* **Exercise aim**
Your reply should hold every record exactly as given, with no pictures in it.

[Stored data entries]
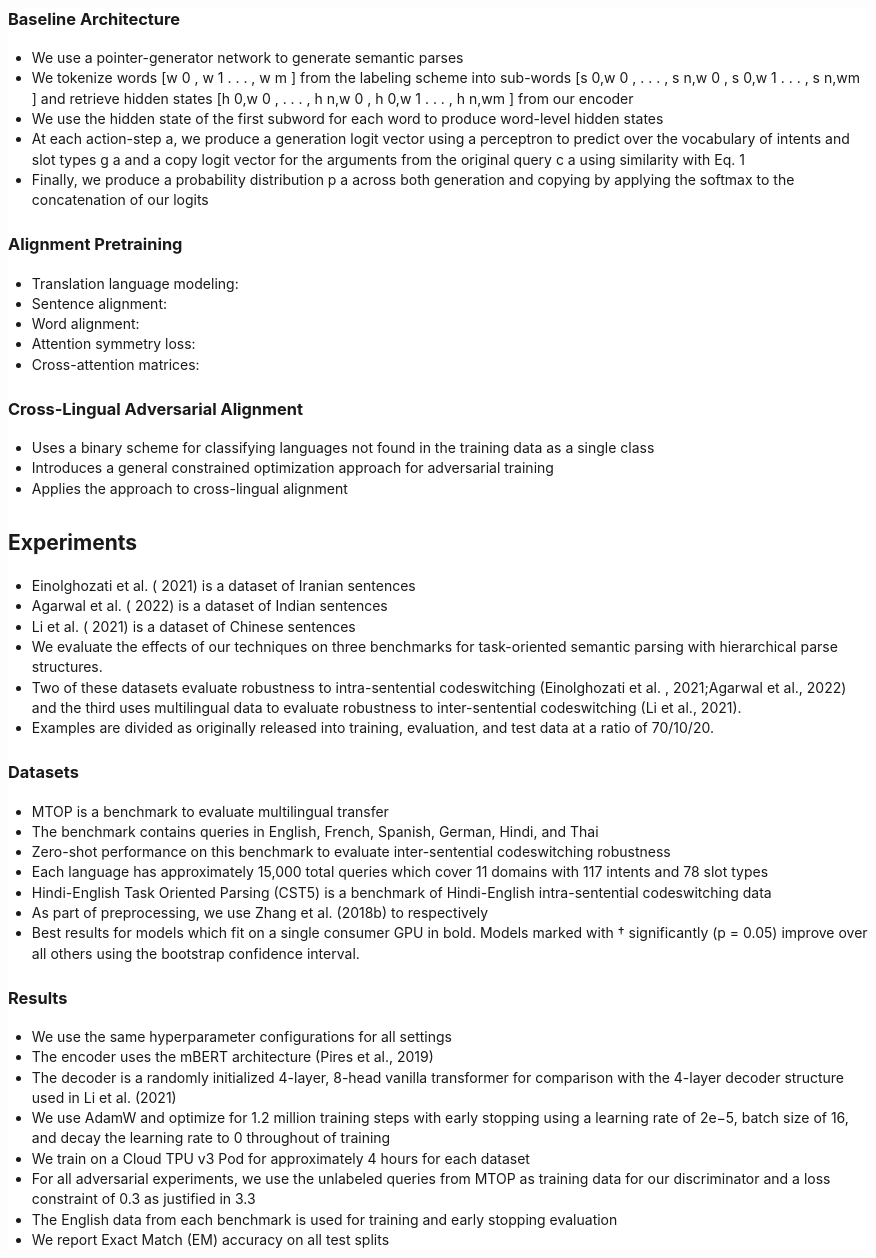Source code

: ### Baseline Architecture
- We use a pointer-generator network to generate semantic parses
- We tokenize words [w 0 , w 1 . . . , w m ] from the labeling scheme into sub-words [s 0,w 0 , . . . , s n,w 0 , s 0,w 1 . . . , s n,wm ] and retrieve hidden states [h 0,w 0 , . . . , h n,w 0 , h 0,w 1 . . . , h n,wm ] from our encoder
- We use the hidden state of the first subword for each word to produce word-level hidden states
- At each action-step a, we produce a generation logit vector using a perceptron to predict over the vocabulary of intents and slot types g a and a copy logit vector for the arguments from the original query c a using similarity with Eq. 1
- Finally, we produce a probability distribution p a across both generation and copying by applying the softmax to the concatenation of our logits

### Alignment Pretraining
- Translation language modeling:
- Sentence alignment:
- Word alignment:
- Attention symmetry loss:
- Cross-attention matrices:

### Cross-Lingual Adversarial Alignment
- Uses a binary scheme for classifying languages not found in the training data as a single class
- Introduces a general constrained optimization approach for adversarial training
- Applies the approach to cross-lingual alignment

## Experiments
- Einolghozati et al. ( 2021) is a dataset of Iranian sentences
- Agarwal et al. ( 2022) is a dataset of Indian sentences
- Li et al. ( 2021) is a dataset of Chinese sentences
- We evaluate the effects of our techniques on three benchmarks for task-oriented semantic parsing with hierarchical parse structures.
- Two of these datasets evaluate robustness to intra-sentential codeswitching (Einolghozati et al. , 2021;Agarwal et al., 2022) and the third uses multilingual data to evaluate robustness to inter-sentential codeswitching (Li et al., 2021).
- Examples are divided as originally released into training, evaluation, and test data at a ratio of 70/10/20.

### Datasets
- MTOP is a benchmark to evaluate multilingual transfer
- The benchmark contains queries in English, French, Spanish, German, Hindi, and Thai
- Zero-shot performance on this benchmark to evaluate inter-sentential codeswitching robustness
- Each language has approximately 15,000 total queries which cover 11 domains with 117 intents and 78 slot types
- Hindi-English Task Oriented Parsing (CST5) is a benchmark of Hindi-English intra-sentential codeswitching data
- As part of preprocessing, we use Zhang et al. (2018b) to respectively
- Best results for models which fit on a single consumer GPU in bold. Models marked with † significantly (p = 0.05) improve over all others using the bootstrap confidence interval.

### Results
- We use the same hyperparameter configurations for all settings
- The encoder uses the mBERT architecture (Pires et al., 2019)
- The decoder is a randomly initialized 4-layer, 8-head vanilla transformer for comparison with the 4-layer decoder structure used in Li et al. (2021)
- We use AdamW and optimize for 1.2 million training steps with early stopping using a learning rate of 2e−5, batch size of 16, and decay the learning rate to 0 throughout of training
- We train on a Cloud TPU v3 Pod for approximately 4 hours for each dataset
- For all adversarial experiments, we use the unlabeled queries from MTOP as training data for our discriminator and a loss constraint of 0.3 as justified in 3.3
- The English data from each benchmark is used for training and early stopping evaluation
- We report Exact Match (EM) accuracy on all test splits
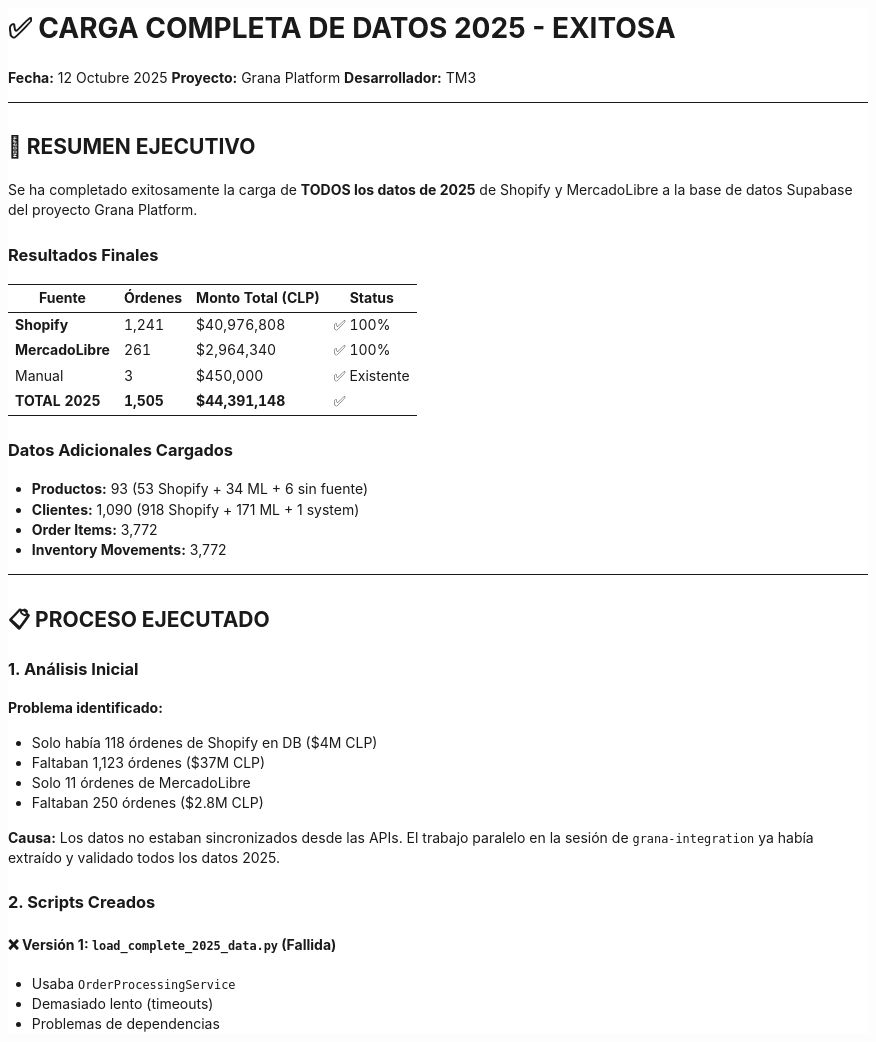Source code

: # ✅ CARGA COMPLETA DE DATOS 2025 - EXITOSA

**Fecha:** 12 Octubre 2025
**Proyecto:** Grana Platform
**Desarrollador:** TM3

---

## 🎯 RESUMEN EJECUTIVO

Se ha completado exitosamente la carga de **TODOS los datos de 2025** de Shopify y MercadoLibre a la base de datos Supabase del proyecto Grana Platform.

### Resultados Finales

| Fuente | Órdenes | Monto Total (CLP) | Status |
|--------|---------|------------------|--------|
| **Shopify** | 1,241 | $40,976,808 | ✅ 100% |
| **MercadoLibre** | 261 | $2,964,340 | ✅ 100% |
| Manual | 3 | $450,000 | ✅ Existente |
| **TOTAL 2025** | **1,505** | **$44,391,148** | ✅ |

### Datos Adicionales Cargados

- **Productos:** 93 (53 Shopify + 34 ML + 6 sin fuente)
- **Clientes:** 1,090 (918 Shopify + 171 ML + 1 system)
- **Order Items:** 3,772
- **Inventory Movements:** 3,772

---

## 📋 PROCESO EJECUTADO

### 1. Análisis Inicial

**Problema identificado:**
- Solo había 118 órdenes de Shopify en DB ($4M CLP)
- Faltaban 1,123 órdenes ($37M CLP)
- Solo 11 órdenes de MercadoLibre
- Faltaban 250 órdenes ($2.8M CLP)

**Causa:**
Los datos no estaban sincronizados desde las APIs. El trabajo paralelo en la sesión de `grana-integration` ya había extraído y validado todos los datos 2025.

### 2. Scripts Creados

#### ❌ Versión 1: `load_complete_2025_data.py` (Fallida)
- Usaba `OrderProcessingService`
- Demasiado lento (timeouts)
- Problemas de dependencias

* **Output for this exercise**
Source code

: ### Baseline Architecture
- We use a pointer-generator network to generate semantic parses
- We tokenize words [w 0 , w 1 . . . , w m ] from the labeling scheme into sub-words [s 0,w 0 , . . . , s n,w 0 , s 0,w 1 . . . , s n,wm ] and retrieve hidden states [h 0,w 0 , . . . , h n,w 0 , h 0,w 1 . . . , h n,wm ] from our encoder
- We use the hidden state of the first subword for each word to produce word-level hidden states
- At each action-step a, we produce a generation logit vector using a perceptron to predict over the vocabulary of intents and slot types g a and a copy logit vector for the arguments from the original query c a using similarity with Eq. 1
- Finally, we produce a probability distribution p a across both generation and copying by applying the softmax to the concatenation of our logits

### Alignment Pretraining
- Translation language modeling:
- Sentence alignment:
- Word alignment:
- Attention symmetry loss:
- Cross-attention matrices:

### Cross-Lingual Adversarial Alignment
- Uses a binary scheme for classifying languages not found in the training data as a single class
- Introduces a general constrained optimization approach for adversarial training
- Applies the approach to cross-lingual alignment

## Experiments
- Einolghozati et al. ( 2021) is a dataset of Iranian sentences
- Agarwal et al. ( 2022) is a dataset of Indian sentences
- Li et al. ( 2021) is a dataset of Chinese sentences
- We evaluate the effects of our techniques on three benchmarks for task-oriented semantic parsing with hierarchical parse structures.
- Two of these datasets evaluate robustness to intra-sentential codeswitching (Einolghozati et al. , 2021;Agarwal et al., 2022) and the third uses multilingual data to evaluate robustness to inter-sentential codeswitching (Li et al., 2021).
- Examples are divided as originally released into training, evaluation, and test data at a ratio of 70/10/20.

### Datasets
- MTOP is a benchmark to evaluate multilingual transfer
- The benchmark contains queries in English, French, Spanish, German, Hindi, and Thai
- Zero-shot performance on this benchmark to evaluate inter-sentential codeswitching robustness
- Each language has approximately 15,000 total queries which cover 11 domains with 117 intents and 78 slot types
- Hindi-English Task Oriented Parsing (CST5) is a benchmark of Hindi-English intra-sentential codeswitching data
- As part of preprocessing, we use Zhang et al. (2018b) to respectively
- Best results for models which fit on a single consumer GPU in bold. Models marked with † significantly (p = 0.05) improve over all others using the bootstrap confidence interval.

### Results
- We use the same hyperparameter configurations for all settings
- The encoder uses the mBERT architecture (Pires et al., 2019)
- The decoder is a randomly initialized 4-layer, 8-head vanilla transformer for comparison with the 4-layer decoder structure used in Li et al. (2021)
- We use AdamW and optimize for 1.2 million training steps with early stopping using a learning rate of 2e−5, batch size of 16, and decay the learning rate to 0 throughout of training
- We train on a Cloud TPU v3 Pod for approximately 4 hours for each dataset
- For all adversarial experiments, we use the unlabeled queries from MTOP as training data for our discriminator and a loss constraint of 0.3 as justified in 3.3
- The English data from each benchmark is used for training and early stopping evaluation
- We report Exact Match (EM) accuracy on all test splits
Source code

: # ✅ CARGA COMPLETA DE DATOS 2025 - EXITOSA

**Fecha:** 12 Octubre 2025
**Proyecto:** Grana Platform
**Desarrollador:** TM3

---

## 🎯 RESUMEN EJECUTIVO

Se ha completado exitosamente la carga de **TODOS los datos de 2025** de Shopify y MercadoLibre a la base de datos Supabase del proyecto Grana Platform.

### Resultados Finales

| Fuente | Órdenes | Monto Total (CLP) | Status |
|--------|---------|------------------|--------|
| **Shopify** | 1,241 | $40,976,808 | ✅ 100% |
| **MercadoLibre** | 261 | $2,964,340 | ✅ 100% |
| Manual | 3 | $450,000 | ✅ Existente |
| **TOTAL 2025** | **1,505** | **$44,391,148** | ✅ |

### Datos Adicionales Cargados

- **Productos:** 93 (53 Shopify + 34 ML + 6 sin fuente)
- **Clientes:** 1,090 (918 Shopify + 171 ML + 1 system)
- **Order Items:** 3,772
- **Inventory Movements:** 3,772

---

## 📋 PROCESO EJECUTADO

### 1. Análisis Inicial

**Problema identificado:**
- Solo había 118 órdenes de Shopify en DB ($4M CLP)
- Faltaban 1,123 órdenes ($37M CLP)
- Solo 11 órdenes de MercadoLibre
- Faltaban 250 órdenes ($2.8M CLP)

**Causa:**
Los datos no estaban sincronizados desde las APIs. El trabajo paralelo en la sesión de `grana-integration` ya había extraído y validado todos los datos 2025.

### 2. Scripts Creados

#### ❌ Versión 1: `load_complete_2025_data.py` (Fallida)
- Usaba `OrderProcessingService`
- Demasiado lento (timeouts)
- Problemas de dependencias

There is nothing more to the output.